The continuing revolution in computing is having a dramatic influence on statistics. Not only is the exploratory analysis of data becoming easier, with more and more automated graphs and calculations, but also the statistical study of very large and very complex data sets (e.g., big data) is now feasible. Companies that have long collected information on customers are now using business analytics to discover meaningful patterns in these data, which in turn drive decision making.
This fast and inexpensive computing has also led to the development of new analysis methods—methods that apply previously unthinkable amounts of computation. In this chapter, we focus on bootstrap confidence intervals and permutation tests. These methods apply the power of the computer to relax some of the conditions needed for traditional inference and to do inference in new settings. They can be used to answer questions such as:
As with all the other methods discussed in this textbook, the most important requirement for trustworthy conclusions about a population is still that our data can be regarded as random samples from a population or populations; not even the computer can rescue voluntary response samples or confounded experiments. But these new methods set us free from the need for Normal data or samples large enough to rely on the central limit theorem. They also work the same way for many different statistics in many different settings. They can, with sufficient computing power, give results that are more accurate than those from traditional methods.
Bootstrap confidence intervals (Sections 16.2 and 16.4) and permutation tests (Section 16.5) are conceptually simple because they appeal directly to the basis of all inference: the sampling distribution, which shows what would happen if we took very many samples under the same conditions. Although the new methods do have limitations, some of which we will illustrate, their effectiveness and range of use are so great that they are now widely used in a variety of settings.
Bootstrapping and permutation tests are feasible in practice only with software that automates the heavy computation that these methods require. If you are sufficiently expert, you can program at least the basic methods yourself. It is easier to use software that offers bootstrap intervals and permutation tests preprogrammed, just as most software offers the various t intervals and tests. You can expect the new methods to become more common in standard statistical software.

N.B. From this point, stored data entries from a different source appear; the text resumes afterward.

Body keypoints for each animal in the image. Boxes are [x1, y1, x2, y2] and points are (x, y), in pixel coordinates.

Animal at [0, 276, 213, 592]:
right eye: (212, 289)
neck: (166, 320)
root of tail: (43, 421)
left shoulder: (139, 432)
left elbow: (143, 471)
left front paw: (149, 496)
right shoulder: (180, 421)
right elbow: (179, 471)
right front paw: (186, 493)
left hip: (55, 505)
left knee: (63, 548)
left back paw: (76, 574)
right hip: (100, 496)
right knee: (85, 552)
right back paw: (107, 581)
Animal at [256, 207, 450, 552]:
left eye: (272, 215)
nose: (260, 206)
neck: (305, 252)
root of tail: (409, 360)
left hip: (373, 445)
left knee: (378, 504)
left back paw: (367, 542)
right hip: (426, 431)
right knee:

This chapter primarily uses R, the software choice of many statisticians doing research on resampling methods.1 There are several packages of functions for resampling in R. We will focus on the boot package, which offers the most capabilities. Unlike software such as Minitab and SPSS, R is not menu driven and requires command line requests to load data and access various functions. All commands used in this chapter are available on the text website.

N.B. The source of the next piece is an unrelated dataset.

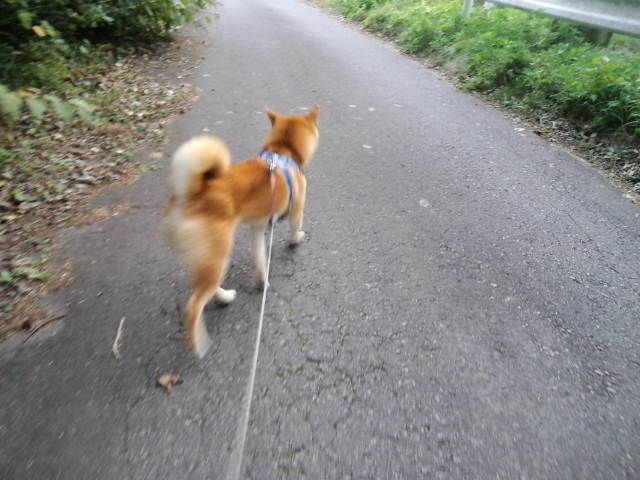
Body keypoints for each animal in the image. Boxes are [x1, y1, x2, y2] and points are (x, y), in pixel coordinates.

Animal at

JMP, Minitab, SPSS, and SAS also offer preprogrammed bootstrap and permutation methods. JMP offers single-click bootstrapping capabilities with many statistical reports (see page 403 for an example). Minitab offers its methods under the Calc > Resampling menu item. SPSS has an auxiliary bootstrap module that contains most of the methods described in this chapter. In SAS, the SURVEYSELECT procedure can be used to do the necessary resampling. The bootstrap macro contains most of the confidence interval methods offered by R. You can find links for downloading these modules or macros on the text website.